Heres what my Google webmaster tools graph looks like after I migrated to Ramnode. Performance is consistent and the last drop happened after I have installed PHP-APC.
![](
@adergaard:
I'm also seeing performance hits.
What's going on with Linode these days?
An upgrade that feels like a downgrade…
I so wish I've seen this whole thread earlier.
Never would have gone the "free upgrade" road.
Performance is awful ever since, and the support is constantly saying it must be my fault with some configuration changes and whatnot…
It would probably helped many if the info was shared more. This topic/thread clearly shows that the upgrade was downgrade for some/many that did it…
Haven't changed any application settings.

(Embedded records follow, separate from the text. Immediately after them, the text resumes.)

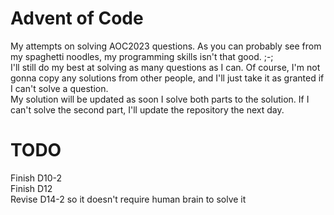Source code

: # Advent of Code
My attempts on solving AOC2023 questions. As you can probably see from my spaghetti noodles, my programming skills isn't that good. ;-;
<br> I'll still do my best at solving as many questions as I can. Of course, I'm not gonna copy any solutions from other people, and I'll just take it as granted if I can't solve a question.
<br> My solution will be updated as soon I solve both parts to the solution. If I can't solve the second part, I'll update the repository the next day.

# TODO
Finish D10-2 <br>
Finish D12 <br>
Revise D14-2 so it doesn't require human brain to solve it <br>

Anyways, I requested a switch and landed on a server where I'm back to ~30ms pings or so. So I'm happy for now, but don't understand how I should ever have had 1 second ngnix pings in the first place. Methinks there is some grave misconfiguration that Linode needs to suss out.
I seem to recall in the past that each host node had Linodes of a particular size, eg. you wouldn't have 512MB Linodes on the same node as 2048MB Linodes. Does anyone know if that is still the case? If not, that change along with the 8 core bump could explain smaller Linodes getting squeezed.
I don't believe that's true anymore. I think you "could" run into a situation where there are multiple size Linodes on the same box.
Edit: I don't know that there's been any official word on this from Linode.